"Estamos a avaliar a situação diariamente." Segurança Social confirma cortes ao apoio alimentar

À TSF, a presidente do Instituto da Segurança Social, Catarina Marcelino, afirma que o foco da instituição "não está nos números, mas sim nas pessoas" e, por isso, "todos [os cidadãos] que cumprem os requisitos" vão manter-se no Programa Operacional de Apoio às Pessoas Mais Carenciadas.

O Instituto da Segurança Social (ISS), confirmou, à TSF, que reduziu o número de beneficiários do Programa Operacional de Apoio às Pessoas Mais Carenciadas.

Catarina Marcelino, presidente do Instituto da Segurança Social, garante que a organização está "a avaliar a situação diariamente", em função dos dados que o instituto recebe. "Houve pessoas que, felizmente, voltaram a ter emprego e, portanto, saíram do programa", exemplifica.

A dirigente afirma que o foco da instituição "não está nos números, mas sim nas pessoas". Por isso, "todos [os cidadãos] que cumprem os requisitos" estão a manter-se no programa de ajuda alimentar.

"Nós não fizemos um corte abrupto no número de pessoas no programa alimentar", explica, recorrendo ao exemplo da ajuda antes da pandemia causada pela Covid-19, que respondia a 60 mil pessoas e, durante o pico das infeções, aumentou para 90 mil e, depois, para 105 mil" porque "de repente, muita gente ficou sem emprego" nesse período.

A presidente do Instituto da Segurança Social afirma que, neste momento, a organização está em período de reavaliação. Durante a pandemia, não fizeram "as avaliações periódicas do programa" e, no final da mais recente análise, a dirigente reforça que o apoio continua a ser oferecido a "todas as pessoas que mantêm os requisitos".

Questionada pela TSF sobre o porquê do novo limiar dos 90 mil beneficiários do Programa Operacional de Apoio às Pessoas Mais Carenciadas, presente no memorando a que o Jornal de Notícias teve acesso, a ex-secretária de Estado da Igualdade justifica o corte pela "necessidade de voltar a níveis mais equilibrados" nas ajudas.

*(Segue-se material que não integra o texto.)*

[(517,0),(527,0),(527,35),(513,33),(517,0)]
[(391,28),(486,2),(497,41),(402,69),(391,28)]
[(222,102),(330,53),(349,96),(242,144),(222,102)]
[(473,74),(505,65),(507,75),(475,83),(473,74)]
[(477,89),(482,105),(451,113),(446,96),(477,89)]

Catarina Marcelino afirma que, tendo em conta o contexto europeu, agravado pela Guerra na Ucrânia, o programa fica obrigado a ter uma avaliação diária devido a uma "grande instabilidade".

"Quando há situações de instabilidade, as pessoas carenciadas são as mais afetadas", explica, garantindo que a ajuda aos mais necessitados é o maior foco do Instituto da Segurança Social.

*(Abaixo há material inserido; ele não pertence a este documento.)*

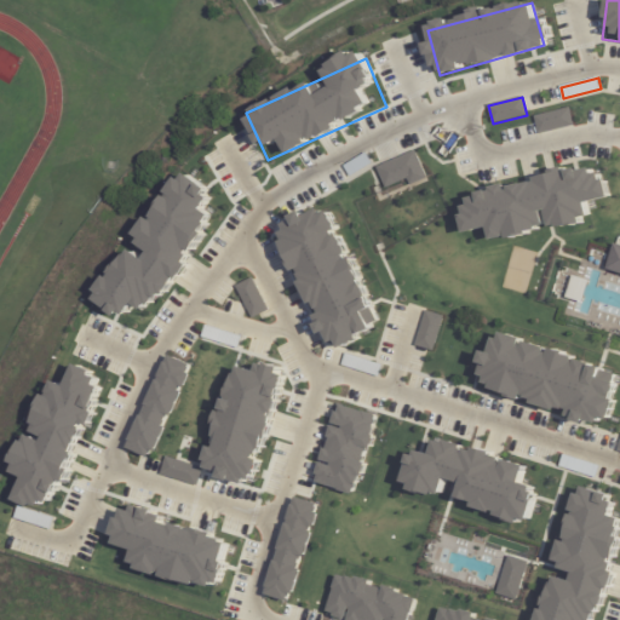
[(569,108),(573,126),(539,135),(535,116),(569,108)]
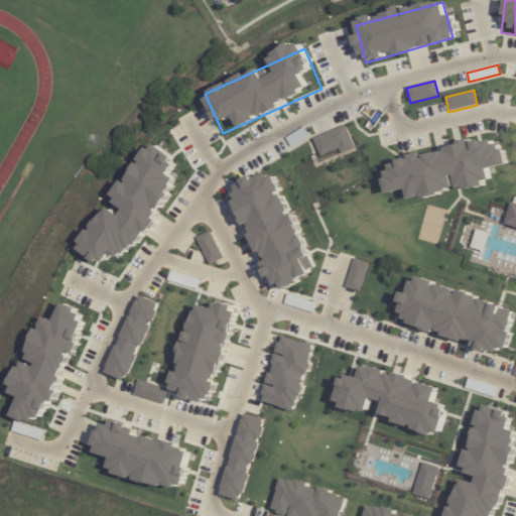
[(312,139),(345,124),(354,145),(355,148),(341,154),(339,149),(320,157),(312,139)]
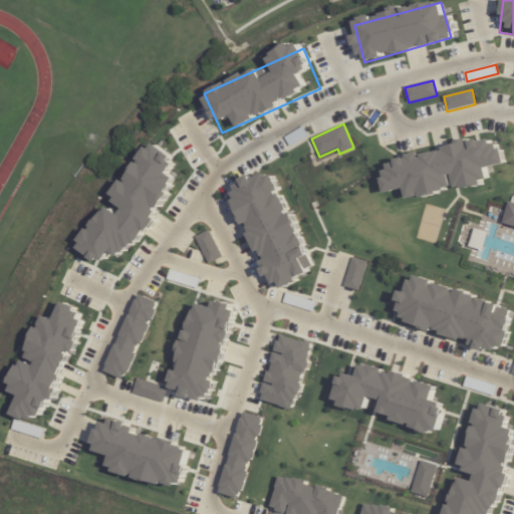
[(303,127),(308,136),(290,148),(285,139),(303,127)]
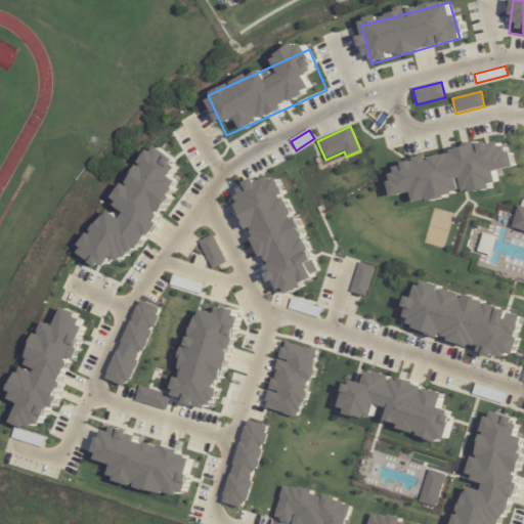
[(394,167),(402,205),(516,180),(508,141),(394,167)]
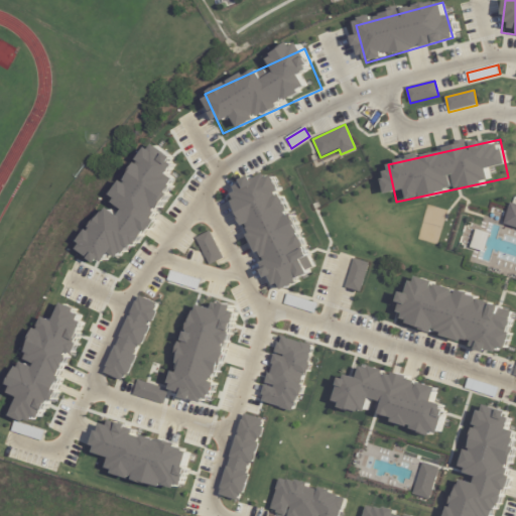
[(149,145),(182,165),(113,268),(79,244),(149,145)]
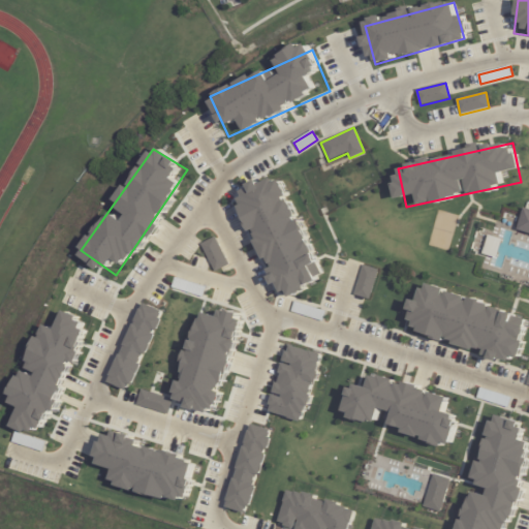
[(239,196),(278,178),(323,273),(284,292),(239,196)]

Devido à conjuntura, a dirigente diz que o ISS criou "um apoio extraordinário de uma prestação única" de 60 euros, durante o mês de maio, "porque o POAPMC não é a única medida de apoio, é uma entre várias".

Sobre a descida do número de alimentos presentes no cabaz, que desceu para oito, Catarina Marcelino justifica a situação com a guerra na Europa. "Um dos fornecedores teve uma dificuldade grande em adquirir produtos" e, por isso, no momento da entrega, havia menos oferta, algo que a instituição lamenta.

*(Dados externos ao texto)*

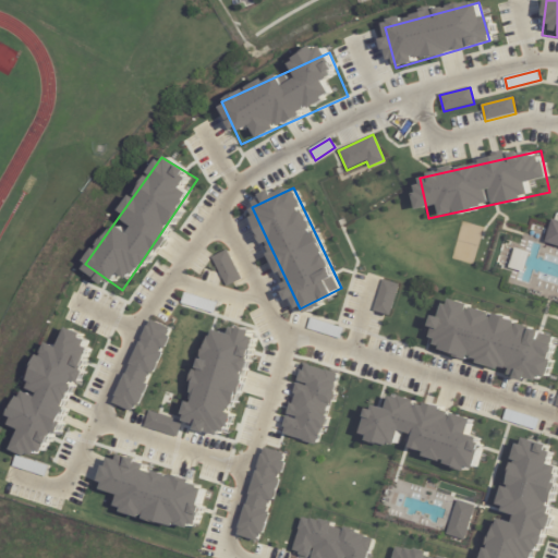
[(557,250),(544,246),(553,218),(557,219),(557,250)]
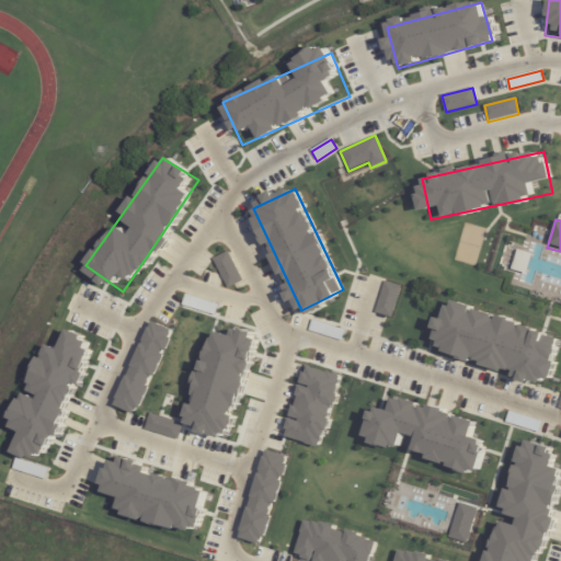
[(514,271),(528,273),(533,253),(518,251),(514,271)]
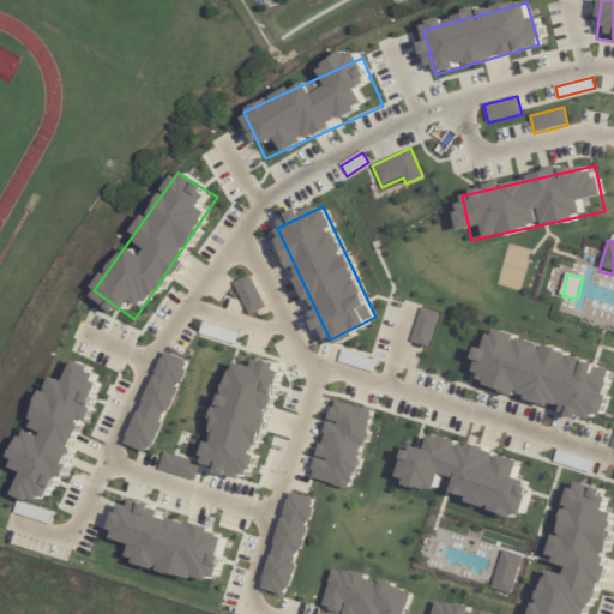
[(250,276),(265,308),(250,315),(235,283),(250,276)]
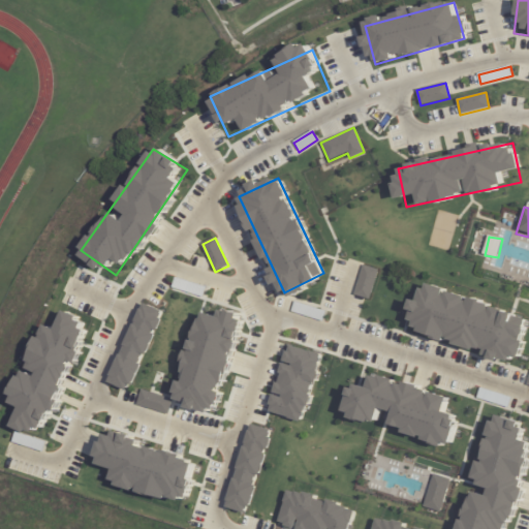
[(364,265),(379,270),(369,300),(354,294),(364,265)]
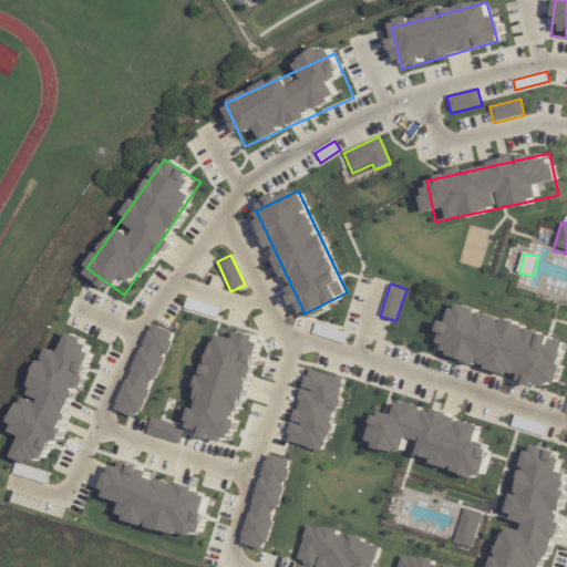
[(188,297),(222,307),(217,319),(185,309),(188,297)]
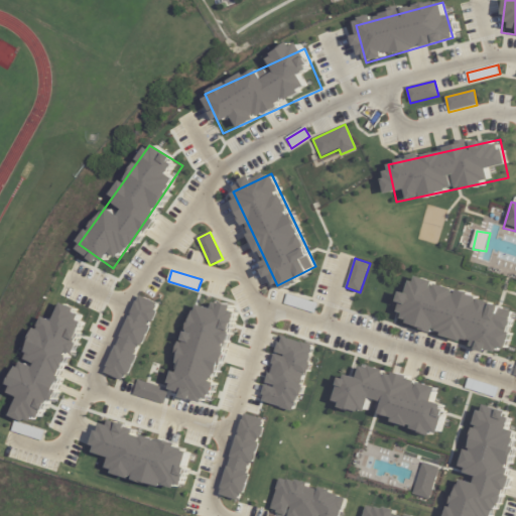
[(415,281),(512,310),(498,356),(401,327),(415,281)]
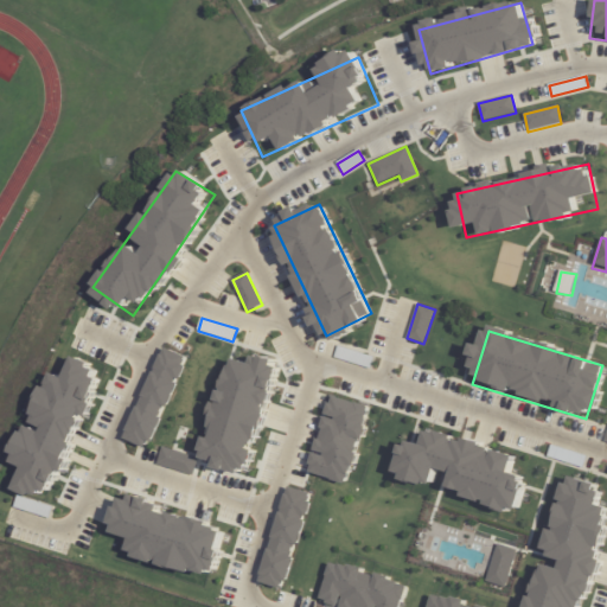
[(342,345),(377,356),(374,369),(338,358),(342,345)]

Os vegetais, cereais e proteínas têm faltado, mas o Instituto da Segurança Social garante que está a trabalhar para garantir a sua reposição para apoiar as 110 mil pessoas que estão agora, para a organização, dentro dos requisitos e a receber o apoio.

De acordo com o Jornal de Notícias (JN) desta quarta-feira, o ISS deu indicações em 20 de maio aos diretores da Segurança Social de todo o país para informarem os técnicos que acompanham o POAPMC que têm de reduzir o número de beneficiários de 120 para 90 mil.

Questionado pelo jornal, o Governo confirmou que atualmente serão 110 mil as pessoas que cumprem os critérios e que o objetivo é continuar a reduzir.

As pessoas que se encontrem em situação de carência económica, pessoas sem-abrigo e na situação de indocumentadas podem ter acesso ao POAPMC, que é financiado pelo Fundo de Auxílio Europeu às Pessoas Mais carenciadas que em Portugal depende da Segurança Social.